Even without a text or programme, the music's emotional and referential content implies an existential dimension. Without an explicit programme or titles, we have few clues to the "meaning" of the Fifth Symphony other than the music itself. Mahler offers some guidance by grouping the five movements, which share some thematic Material, as well as an obsession with death, from the first part; the central scherzo stands alone as the second part; and the lat two movements, which are also linked thematically, form the third.
An essential aspect of Mahler's symphonies is the idea of emotional and spiritual progression, through various alternatives to a (provisional) conclusion. One important means he uses to articulate this spiritual journey is the technique of progressive tonality. In other symphonies he begins and ends movements in diferent keys, but in the Fifth each movement begins and ends in the same key; however as a whole, it moves from C sharp minor opening movement to the D major of the third and fifth movements.
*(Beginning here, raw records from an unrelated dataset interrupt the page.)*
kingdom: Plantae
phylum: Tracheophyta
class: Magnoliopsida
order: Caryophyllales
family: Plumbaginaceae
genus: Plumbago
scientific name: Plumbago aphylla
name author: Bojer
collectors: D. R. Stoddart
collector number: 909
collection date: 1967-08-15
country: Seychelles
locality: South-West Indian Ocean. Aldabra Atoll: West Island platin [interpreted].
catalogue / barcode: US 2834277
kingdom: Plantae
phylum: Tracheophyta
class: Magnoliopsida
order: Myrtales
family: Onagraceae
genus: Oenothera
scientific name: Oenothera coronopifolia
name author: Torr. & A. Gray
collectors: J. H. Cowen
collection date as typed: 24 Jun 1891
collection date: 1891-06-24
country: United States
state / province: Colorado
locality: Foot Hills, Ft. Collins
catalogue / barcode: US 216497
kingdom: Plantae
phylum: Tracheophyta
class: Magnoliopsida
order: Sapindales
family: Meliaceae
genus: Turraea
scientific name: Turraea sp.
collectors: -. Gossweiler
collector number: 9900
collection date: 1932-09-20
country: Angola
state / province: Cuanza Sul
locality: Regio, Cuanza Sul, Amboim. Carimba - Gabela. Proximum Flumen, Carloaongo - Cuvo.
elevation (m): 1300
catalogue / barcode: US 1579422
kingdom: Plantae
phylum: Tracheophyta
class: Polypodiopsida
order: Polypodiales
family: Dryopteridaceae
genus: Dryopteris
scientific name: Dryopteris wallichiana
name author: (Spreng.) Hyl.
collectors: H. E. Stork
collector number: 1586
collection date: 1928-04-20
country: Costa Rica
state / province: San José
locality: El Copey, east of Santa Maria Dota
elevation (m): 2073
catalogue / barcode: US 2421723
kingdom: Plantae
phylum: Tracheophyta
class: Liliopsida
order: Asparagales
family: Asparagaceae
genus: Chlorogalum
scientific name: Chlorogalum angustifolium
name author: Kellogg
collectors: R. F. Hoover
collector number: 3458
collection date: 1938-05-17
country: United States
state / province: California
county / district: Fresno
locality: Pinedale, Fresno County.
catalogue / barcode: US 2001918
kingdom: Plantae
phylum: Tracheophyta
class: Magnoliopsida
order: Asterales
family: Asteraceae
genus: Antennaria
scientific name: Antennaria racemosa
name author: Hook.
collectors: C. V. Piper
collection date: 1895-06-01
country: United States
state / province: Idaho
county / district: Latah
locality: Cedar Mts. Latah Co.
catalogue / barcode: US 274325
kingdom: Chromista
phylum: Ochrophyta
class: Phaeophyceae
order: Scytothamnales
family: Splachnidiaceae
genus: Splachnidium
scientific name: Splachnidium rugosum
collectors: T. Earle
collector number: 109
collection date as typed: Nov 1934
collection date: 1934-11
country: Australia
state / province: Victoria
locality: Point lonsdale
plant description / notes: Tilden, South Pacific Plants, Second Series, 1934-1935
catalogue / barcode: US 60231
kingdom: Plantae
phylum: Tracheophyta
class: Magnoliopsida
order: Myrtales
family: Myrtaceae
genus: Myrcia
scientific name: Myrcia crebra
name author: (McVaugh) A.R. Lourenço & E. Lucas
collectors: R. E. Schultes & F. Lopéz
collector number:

One reason for Mahler's significance and influence as a composer is that he viewed his music as a means of seeking and expressing solutions to the problems of his personal, spiritual life.
The Symphony No. 5 by Gustav Mahler is arguably the best known Mahler symphony. The musical canvas and emotional scope of the work are huge. Herbert von Karajan said once that when you hear Mahler's Fifth, "you forget that time has passed. A great performance of the Fifth is a transforming experience."